Abstract

Mainly protein L16 and to a lesser extent L2, L15, L27 of the bacterial ribosome and proteins L21/23, L26, L27, L28, L29 and L36 of rat liver ribosomes have been postulated as being involved in the ribosomal peptidyl transferase center. However no single protein has been found individually responsible from this activity and when bacterial ribosomes are treated with proteinase K, all these proteins that might be involved in peptidyl transferase activity are lost at faster rate than the activity itself. Furthermore other studies suggest that there is no identity between any of the individual proteins of the bacterial and eukaryotic ribosomes that were postulated as being involved in the peptidyl transferase activity, although there are a number of antibiotics (sparsomycin, blasticidin S, gougerotin, amicetin and anthelmycin) which are equally active in blocking peptidyl transferase activity by bacterial and eukaryotic ribosomes.
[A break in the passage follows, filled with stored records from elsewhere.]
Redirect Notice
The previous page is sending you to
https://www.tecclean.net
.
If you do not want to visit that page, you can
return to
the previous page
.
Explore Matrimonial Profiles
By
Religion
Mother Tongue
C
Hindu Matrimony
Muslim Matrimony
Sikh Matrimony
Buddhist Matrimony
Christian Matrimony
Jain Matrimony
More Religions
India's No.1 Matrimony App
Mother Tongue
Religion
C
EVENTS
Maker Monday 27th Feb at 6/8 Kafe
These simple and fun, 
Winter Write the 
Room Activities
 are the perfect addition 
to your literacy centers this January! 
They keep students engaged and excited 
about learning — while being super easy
Furthermore the treatment with a number of chemical reagents that modify the proteins have very little or no effect on the peptidyl transferase of the bacterial ribosome. On the other hand there is increasing evidence supporting the relevant role of the ribosomal RNA in the peptidyl transferase center. Thus the replacement of Mg2+ by Ba++ induces the breakage of the ribosomal RNA with a concomitant decrease in the peptidyl transferase activity. Furthermore ribosome treatment with a number of reagents that chemically modify the ribosomal RNA also affect drastically the peptidyl transferase activity. Therefore we propose that antibiotics which specifically inhibit peptide bond formation by bacterial and eukaryotic ribosomes (sparsomycin, gougerotin, blastîcîdin S, amicetin and anthelmycin) might recognize some moiety common in the RNA of the larger ribosomal subunit.